# WORK ORDER:
Look at each line of the records and count those with "Google" in them. Please answer with the count alone.

# INFORMATION SHOWN:

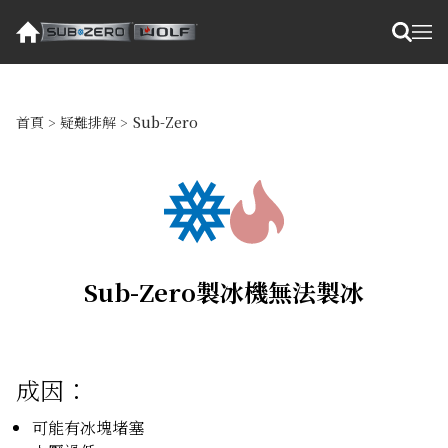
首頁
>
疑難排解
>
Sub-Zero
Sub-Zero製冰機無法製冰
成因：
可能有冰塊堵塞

...

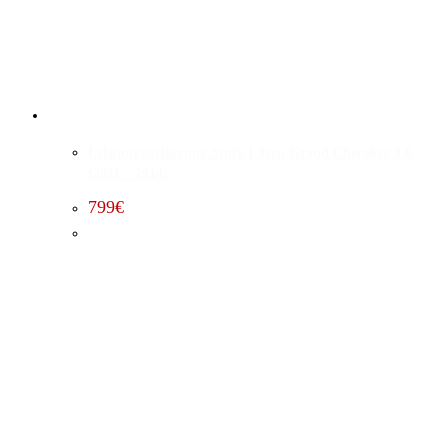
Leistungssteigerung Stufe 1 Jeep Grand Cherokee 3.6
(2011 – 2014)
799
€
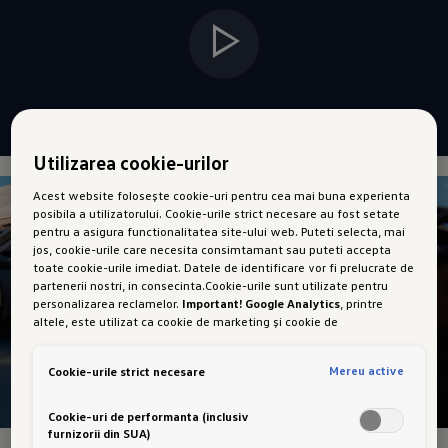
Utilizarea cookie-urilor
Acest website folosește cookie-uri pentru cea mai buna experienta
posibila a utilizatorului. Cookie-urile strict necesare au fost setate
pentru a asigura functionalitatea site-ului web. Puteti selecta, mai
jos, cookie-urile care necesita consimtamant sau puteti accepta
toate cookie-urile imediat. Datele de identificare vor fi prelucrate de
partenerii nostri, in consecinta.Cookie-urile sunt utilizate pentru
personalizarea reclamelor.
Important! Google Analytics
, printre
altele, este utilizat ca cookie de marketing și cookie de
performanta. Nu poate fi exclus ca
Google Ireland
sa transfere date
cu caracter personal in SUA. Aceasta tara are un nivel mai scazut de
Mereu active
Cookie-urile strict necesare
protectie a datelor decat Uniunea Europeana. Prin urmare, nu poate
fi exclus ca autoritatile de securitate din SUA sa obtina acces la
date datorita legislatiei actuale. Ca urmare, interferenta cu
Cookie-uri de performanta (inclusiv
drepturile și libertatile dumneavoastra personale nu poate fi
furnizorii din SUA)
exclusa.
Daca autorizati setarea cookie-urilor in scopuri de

---

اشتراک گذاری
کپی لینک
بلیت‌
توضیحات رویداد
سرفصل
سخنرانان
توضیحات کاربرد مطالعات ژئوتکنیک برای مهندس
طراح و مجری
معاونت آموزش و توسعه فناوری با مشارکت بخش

# RESULT OF THE TASK:
2